These cartoons from Robert Ariail and Bill Day remind me that I neglected to post about our loss of Neil Armstrong over the weekend.
In part, that was because I knew so little about him. Other astronauts — some of them, anyway — had such large personas by comparison. John Glenn, Alan Shepard, Gordon Cooper, Pete Conrad, for instance. What we didn’t know about those guys before was added and amplified by The Right Stuff. Yet Wolfe only had one vivid anecdote in his book that I recall about Armstrong — and it was about what a neutral, bland, machine-like personality he had:
The subtext of that anecdote, of course, was that Armstrong was no Chuck Yeager.
“… scarcely a line or a feature in his face that you could remember” seemed to describe this hero of the space race.

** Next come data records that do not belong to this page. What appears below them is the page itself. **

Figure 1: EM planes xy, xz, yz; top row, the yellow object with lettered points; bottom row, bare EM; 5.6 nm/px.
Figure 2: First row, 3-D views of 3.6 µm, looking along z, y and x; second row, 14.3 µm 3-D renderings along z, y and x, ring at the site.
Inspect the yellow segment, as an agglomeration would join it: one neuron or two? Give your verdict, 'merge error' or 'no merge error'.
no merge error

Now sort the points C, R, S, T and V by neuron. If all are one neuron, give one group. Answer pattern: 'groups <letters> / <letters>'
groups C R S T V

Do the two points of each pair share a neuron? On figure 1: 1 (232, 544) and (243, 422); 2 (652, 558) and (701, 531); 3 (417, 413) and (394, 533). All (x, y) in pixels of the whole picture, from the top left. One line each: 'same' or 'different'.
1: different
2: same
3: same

I always sort of assumed he was chosen for his very anonymity, making him an American Everyman. It bugged me a bit at the time that after military pilots had paved the way into space up to that point, a civilian got to take the big First Step — it hardly seemed fair. But even in that, he was generic — he saved NASA from having to pick between Navy, Air Force and Marines for the big honor.

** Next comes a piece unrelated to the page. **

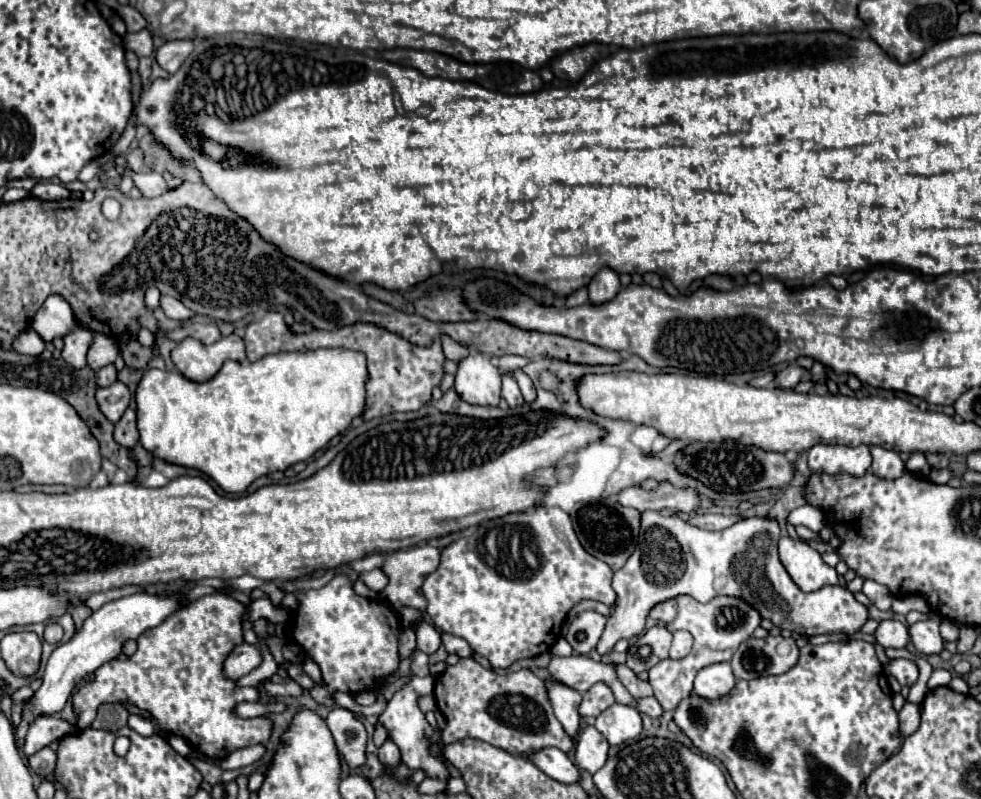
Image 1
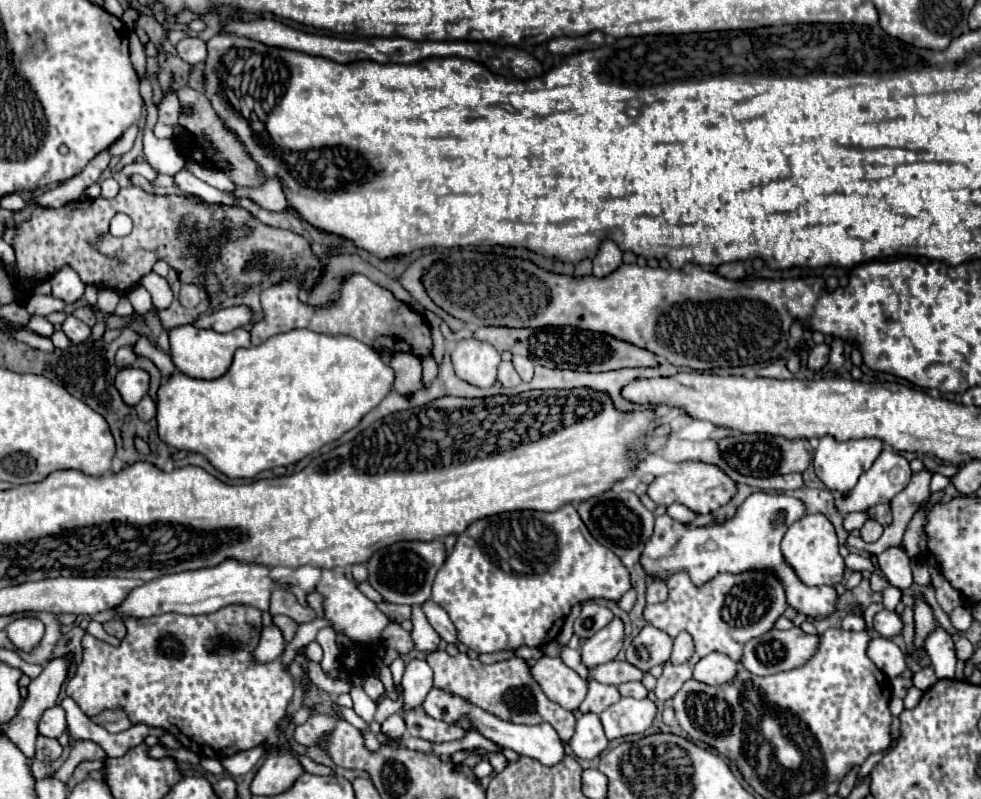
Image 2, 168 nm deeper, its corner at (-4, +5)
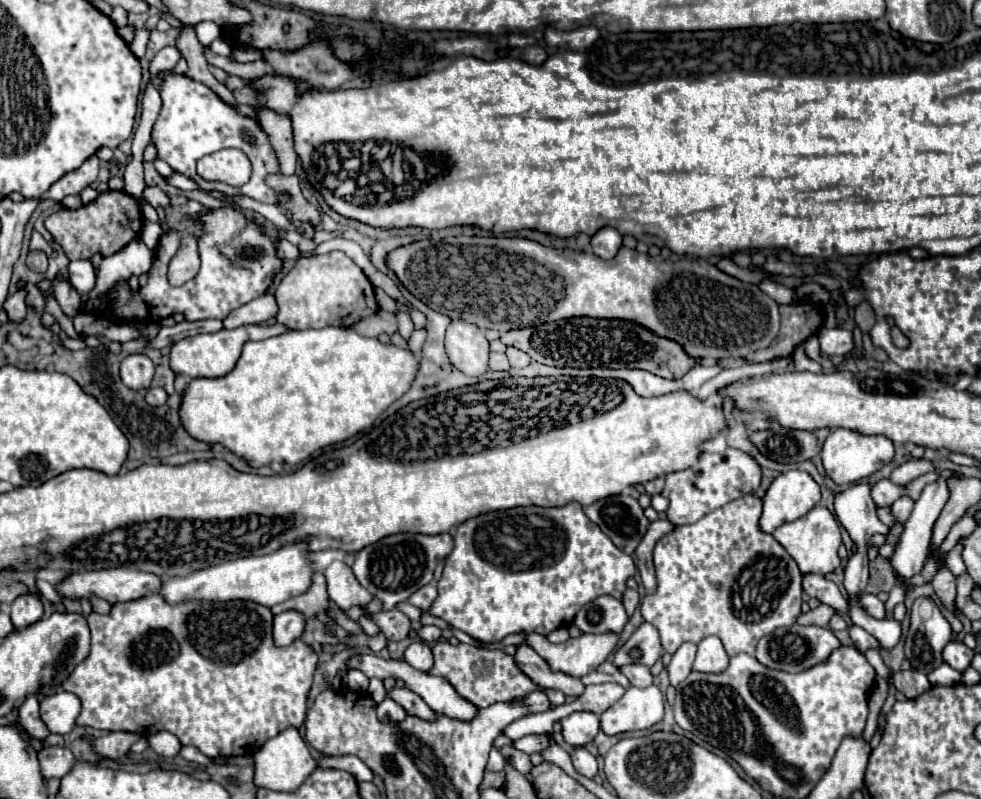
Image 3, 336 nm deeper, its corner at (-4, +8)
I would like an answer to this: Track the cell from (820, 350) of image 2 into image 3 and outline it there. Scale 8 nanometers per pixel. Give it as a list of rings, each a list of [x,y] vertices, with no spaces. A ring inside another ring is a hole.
[[[821,327],[819,333],[819,347],[821,347],[821,353],[833,357],[843,357],[845,353],[853,351],[853,333],[851,331],[845,331],[845,329],[827,329],[827,327]]]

Then there was his name, evoking Jack Armstrong, the All-American Boy.
But finally, the fact that he was so anonymous, that (officially) anyway he was just chosen because he was the guy in line who had built up the requisite experience, emphasized the great thing about NASA — to a communitarian, anyway. It was always about the team (if you doubt it, go watch “Apollo 13” again), from the glory boys atop the rockets to the geeks in Mission Control to the lowliest worker on an assembly line making the humblest part of the capsule. Stretched just a bit, the team included all Americans (at the very least, we paid for the trip), and ultimately all humanity.
He was the first, but the rest of us took that step with him.